The Phase 3 trial for pembrolizumab (NCT05116189) reached primary completion on 2025-03-05. The study investigated pembrolizumab in combination with paclitaxel with or without bevacizumab for platinum-resistant recurrent ovarian cancer. Key results showed that the pembrolizumab combination achieved a median progression-free survival (PFS) of 8.3 months in all participants, compared to 6.4 months for the placebo combination, with a hazard ratio of 0.73 (p=0.0001).
Background
Pembrolizumab is an intervention being studied for the treatment of platinum-resistant recurrent ovarian cancer, carcinoma, ovarian epithelial, and fallopian tube neoplasms. This Phase 3 study evaluated its efficacy when combined with paclitaxel, with or without bevacizumab.
Trial design
The KEYNOTE-B96/ENGOT-ov65 study (NCT05116189) was a Phase 3, randomized trial that enrolled 643 participants. The study investigated pembrolizumab plus paclitaxel with or without bevacizumab compared to placebo plus paclitaxel with or without bevacizumab for participants with platinum-resistant recurrent ovarian cancer, carcinoma, ovarian epithelial, and fallopian tube neoplasms.

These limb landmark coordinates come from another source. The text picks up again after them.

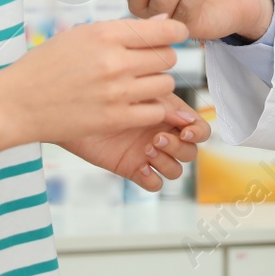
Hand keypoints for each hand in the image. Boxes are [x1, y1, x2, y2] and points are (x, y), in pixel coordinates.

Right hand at [3, 16, 186, 145]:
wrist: (16, 104)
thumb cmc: (46, 66)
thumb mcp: (79, 35)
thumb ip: (123, 29)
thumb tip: (164, 22)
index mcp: (105, 34)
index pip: (163, 30)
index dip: (176, 32)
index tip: (176, 35)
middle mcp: (114, 61)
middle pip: (168, 57)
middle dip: (161, 59)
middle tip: (146, 63)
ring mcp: (116, 92)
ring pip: (166, 85)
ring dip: (157, 85)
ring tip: (137, 85)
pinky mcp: (114, 120)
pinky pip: (155, 112)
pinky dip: (150, 109)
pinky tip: (134, 105)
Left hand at [64, 92, 210, 191]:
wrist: (75, 106)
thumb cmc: (107, 92)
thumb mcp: (142, 95)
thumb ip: (166, 107)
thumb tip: (189, 121)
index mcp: (170, 115)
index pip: (199, 128)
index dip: (198, 132)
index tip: (186, 130)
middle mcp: (163, 135)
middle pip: (191, 151)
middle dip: (179, 147)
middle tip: (156, 138)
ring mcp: (150, 154)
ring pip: (176, 170)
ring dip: (167, 162)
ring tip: (146, 150)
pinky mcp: (134, 169)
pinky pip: (155, 183)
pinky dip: (152, 178)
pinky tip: (140, 166)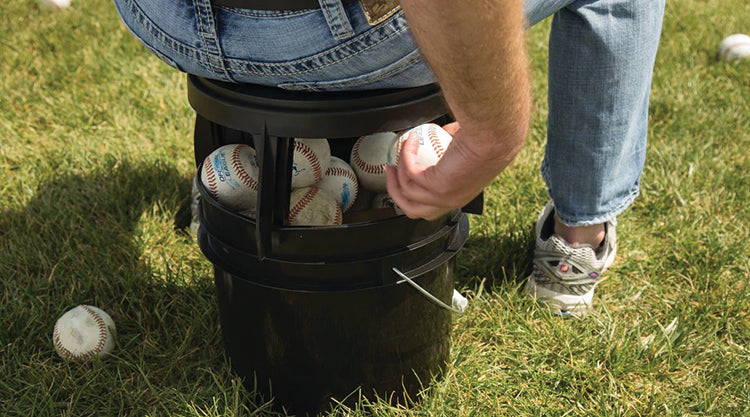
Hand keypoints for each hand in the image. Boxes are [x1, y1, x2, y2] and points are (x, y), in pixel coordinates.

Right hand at [385, 122, 511, 219]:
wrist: (493, 136)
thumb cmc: (488, 139)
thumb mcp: (465, 149)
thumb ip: (450, 144)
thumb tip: (441, 133)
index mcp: (459, 197)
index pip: (429, 208)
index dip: (412, 197)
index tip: (404, 177)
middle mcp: (451, 201)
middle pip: (411, 210)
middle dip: (395, 192)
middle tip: (390, 171)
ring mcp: (443, 197)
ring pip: (406, 195)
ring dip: (395, 174)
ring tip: (396, 154)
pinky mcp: (436, 186)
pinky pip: (410, 172)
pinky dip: (406, 155)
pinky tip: (411, 140)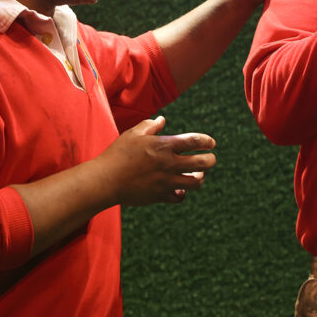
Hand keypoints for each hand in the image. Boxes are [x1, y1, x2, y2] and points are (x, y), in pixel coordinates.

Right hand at [97, 116, 216, 205]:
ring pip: (196, 182)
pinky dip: (182, 193)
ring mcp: (166, 182)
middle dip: (210, 160)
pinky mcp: (160, 196)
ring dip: (200, 177)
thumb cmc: (117, 154)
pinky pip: (180, 197)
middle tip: (210, 159)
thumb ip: (150, 126)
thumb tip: (162, 119)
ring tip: (198, 174)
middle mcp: (168, 164)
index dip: (206, 141)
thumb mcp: (133, 134)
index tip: (211, 143)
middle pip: (203, 163)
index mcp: (163, 146)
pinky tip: (180, 188)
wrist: (105, 180)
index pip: (194, 141)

The primary objective was to compare progression-free survival (PFS) per Response Evaluation Criteria in Solid Tumors (RECIST) 1.1 as assessed by the investigator, with a hypothesis of superiority for the pembrolizumab arm, particularly in participants with programmed cell death ligand 1 (PD-L1) positive tumors (Combined Positive Score [CPS] ≥1).
Key results
The trial evaluated progression-free survival (PFS) across different participant groups and assessment methods:
- For participants with PD-L1 positive tumors (CPS ≥1), investigator-assessed median PFS was 8.3 months for the pembrolizumab combination versus 7.2 months for the placebo combination.

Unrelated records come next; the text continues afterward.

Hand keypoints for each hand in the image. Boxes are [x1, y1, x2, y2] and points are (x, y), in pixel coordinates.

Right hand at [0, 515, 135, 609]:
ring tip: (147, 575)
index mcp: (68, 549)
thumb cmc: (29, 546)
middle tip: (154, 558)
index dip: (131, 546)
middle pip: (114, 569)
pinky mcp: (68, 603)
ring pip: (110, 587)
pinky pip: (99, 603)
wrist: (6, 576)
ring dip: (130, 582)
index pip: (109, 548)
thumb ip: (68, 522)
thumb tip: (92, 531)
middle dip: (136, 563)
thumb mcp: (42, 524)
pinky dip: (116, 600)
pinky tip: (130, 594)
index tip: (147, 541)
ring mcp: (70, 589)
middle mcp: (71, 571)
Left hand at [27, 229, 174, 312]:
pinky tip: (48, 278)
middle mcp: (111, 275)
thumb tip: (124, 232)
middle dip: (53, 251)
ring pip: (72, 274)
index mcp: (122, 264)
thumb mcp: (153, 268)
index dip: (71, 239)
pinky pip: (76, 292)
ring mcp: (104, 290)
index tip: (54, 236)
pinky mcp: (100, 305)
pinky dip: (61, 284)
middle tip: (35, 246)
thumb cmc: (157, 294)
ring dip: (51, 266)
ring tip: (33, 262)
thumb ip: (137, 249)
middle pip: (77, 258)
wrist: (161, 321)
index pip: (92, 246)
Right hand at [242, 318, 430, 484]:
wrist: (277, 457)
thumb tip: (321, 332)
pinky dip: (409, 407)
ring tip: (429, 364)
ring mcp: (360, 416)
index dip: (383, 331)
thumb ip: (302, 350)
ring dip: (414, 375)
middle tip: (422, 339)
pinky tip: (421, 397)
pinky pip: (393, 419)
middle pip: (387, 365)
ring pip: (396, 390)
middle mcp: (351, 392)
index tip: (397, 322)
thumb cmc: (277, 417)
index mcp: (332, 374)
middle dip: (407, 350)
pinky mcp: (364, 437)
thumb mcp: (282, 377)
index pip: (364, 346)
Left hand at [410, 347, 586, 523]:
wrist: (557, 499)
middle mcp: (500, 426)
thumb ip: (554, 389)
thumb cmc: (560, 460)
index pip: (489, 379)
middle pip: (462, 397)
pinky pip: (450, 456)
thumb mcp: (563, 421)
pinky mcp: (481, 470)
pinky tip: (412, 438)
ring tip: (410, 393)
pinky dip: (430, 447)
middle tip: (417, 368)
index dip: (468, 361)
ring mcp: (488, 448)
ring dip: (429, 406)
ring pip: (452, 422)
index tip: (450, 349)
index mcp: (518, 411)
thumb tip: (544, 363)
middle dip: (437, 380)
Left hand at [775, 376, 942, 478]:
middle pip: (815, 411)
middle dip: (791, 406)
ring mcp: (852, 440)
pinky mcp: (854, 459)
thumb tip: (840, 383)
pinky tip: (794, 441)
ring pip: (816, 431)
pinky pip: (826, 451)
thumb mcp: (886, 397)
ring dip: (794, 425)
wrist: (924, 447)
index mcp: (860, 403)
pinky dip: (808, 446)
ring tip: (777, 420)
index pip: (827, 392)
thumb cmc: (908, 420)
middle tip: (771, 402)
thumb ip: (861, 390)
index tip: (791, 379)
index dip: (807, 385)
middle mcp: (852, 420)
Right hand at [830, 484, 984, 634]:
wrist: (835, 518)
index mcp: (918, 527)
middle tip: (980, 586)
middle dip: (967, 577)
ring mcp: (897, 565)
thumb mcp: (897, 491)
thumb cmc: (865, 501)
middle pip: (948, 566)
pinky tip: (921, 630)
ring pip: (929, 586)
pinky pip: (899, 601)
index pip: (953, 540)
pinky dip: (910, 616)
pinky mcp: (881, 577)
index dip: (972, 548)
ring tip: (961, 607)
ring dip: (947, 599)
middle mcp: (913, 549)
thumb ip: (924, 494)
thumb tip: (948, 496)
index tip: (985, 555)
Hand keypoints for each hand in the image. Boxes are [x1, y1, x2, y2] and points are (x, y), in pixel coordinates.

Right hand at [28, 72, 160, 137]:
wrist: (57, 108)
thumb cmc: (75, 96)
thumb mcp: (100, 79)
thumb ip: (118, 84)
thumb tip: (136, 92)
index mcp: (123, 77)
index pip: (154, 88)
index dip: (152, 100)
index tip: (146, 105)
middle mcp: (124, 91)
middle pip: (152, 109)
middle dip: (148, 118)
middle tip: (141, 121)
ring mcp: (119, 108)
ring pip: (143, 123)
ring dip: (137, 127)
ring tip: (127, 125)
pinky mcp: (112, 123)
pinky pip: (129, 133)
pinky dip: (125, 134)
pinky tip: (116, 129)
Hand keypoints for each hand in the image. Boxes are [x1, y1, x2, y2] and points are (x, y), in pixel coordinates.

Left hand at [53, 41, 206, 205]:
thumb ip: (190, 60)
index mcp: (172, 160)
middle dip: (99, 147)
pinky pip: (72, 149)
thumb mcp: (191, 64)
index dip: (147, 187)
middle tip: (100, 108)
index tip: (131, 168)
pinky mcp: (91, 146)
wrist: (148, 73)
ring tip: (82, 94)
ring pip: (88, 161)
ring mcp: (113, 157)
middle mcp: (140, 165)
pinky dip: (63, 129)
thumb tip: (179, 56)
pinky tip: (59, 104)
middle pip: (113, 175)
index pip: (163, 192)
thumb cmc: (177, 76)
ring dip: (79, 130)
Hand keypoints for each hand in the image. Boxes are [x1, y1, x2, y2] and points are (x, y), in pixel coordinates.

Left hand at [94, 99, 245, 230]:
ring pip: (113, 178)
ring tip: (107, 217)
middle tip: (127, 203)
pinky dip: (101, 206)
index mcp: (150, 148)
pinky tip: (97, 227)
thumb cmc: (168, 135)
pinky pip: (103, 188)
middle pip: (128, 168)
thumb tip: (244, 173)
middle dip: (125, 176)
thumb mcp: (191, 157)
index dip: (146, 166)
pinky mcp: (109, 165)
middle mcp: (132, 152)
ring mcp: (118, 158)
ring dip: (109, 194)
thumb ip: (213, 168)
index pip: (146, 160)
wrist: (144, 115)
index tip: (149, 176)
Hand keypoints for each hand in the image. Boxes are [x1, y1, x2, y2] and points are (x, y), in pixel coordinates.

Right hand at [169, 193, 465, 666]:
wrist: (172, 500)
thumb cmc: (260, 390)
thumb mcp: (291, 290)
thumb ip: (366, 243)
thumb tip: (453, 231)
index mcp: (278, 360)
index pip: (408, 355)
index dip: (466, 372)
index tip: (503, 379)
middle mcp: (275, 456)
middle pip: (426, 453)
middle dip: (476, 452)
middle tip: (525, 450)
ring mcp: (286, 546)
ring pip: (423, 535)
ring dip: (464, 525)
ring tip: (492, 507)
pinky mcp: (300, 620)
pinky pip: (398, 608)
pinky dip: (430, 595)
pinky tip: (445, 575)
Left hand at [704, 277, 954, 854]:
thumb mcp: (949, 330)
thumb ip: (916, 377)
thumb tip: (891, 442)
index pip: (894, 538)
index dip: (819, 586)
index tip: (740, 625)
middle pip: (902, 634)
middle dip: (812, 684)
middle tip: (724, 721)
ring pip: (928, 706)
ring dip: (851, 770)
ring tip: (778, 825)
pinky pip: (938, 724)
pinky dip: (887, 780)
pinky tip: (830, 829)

- In all participants, investigator-assessed median PFS was 8.3 months for the pembrolizumab combination versus 6.4 months for the placebo combination.
- When assessed by Blinded Independent Central Review (BICR) in participants with PD-L1 positive tumors (CPS ≥1), median PFS was 8.5 months for the pembrolizumab combination versus 7.6 months for the placebo combination.
- For all participants, BICR-assessed median PFS was 8.4 months for the pembrolizumab combination versus 6.4 months for the placebo combination.
Key analyses for PFS demonstrated:
- A hazard ratio (HR) of 0.75 (95% CI: 0.61 to 0.91) with a p-value of 0.0022.
- A hazard ratio (HR) of 0.73 (95% CI: 0.62 to 0.86) with a p-value of 0.0001.
- A hazard ratio (HR) of 0.75 (95% CI: 0.6 to 0.93) with a p-value of 0.0051.
- A hazard ratio (HR) of 0.74 (95% CI: 0.61 to 0.89) with a p-value of 0.0007.
What this means
The results from the KEYNOTE-B96/ENGOT-ov65 trial indicate that the addition of pembrolizumab to paclitaxel with or without bevacizumab significantly improved progression-free survival in patients with platinum-resistant recurrent ovarian cancer compared to the placebo combination. The consistent improvement in median PFS across both investigator and BICR assessments, and in both PD-L1 positive and all participant populations, suggests a potential benefit for this treatment regimen. The statistically significant hazard ratios further support the efficacy of pembrolizumab in this challenging patient population.
Source
The information regarding the primary completion and results of this trial was obtained from ClinicalTrials.gov, a public database of clinical studies. The data for study NCT05116189, titled "Pembrolizumab/Placebo Plus Paclitaxel With or Without Bevacizumab for Platinum-resistant Recurrent Ovarian Cancer (MK-3475-B96/KEYNOTE-B96/ENGOT-ov65)," was posted on 2025-03-05 on clinicaltrials.gov.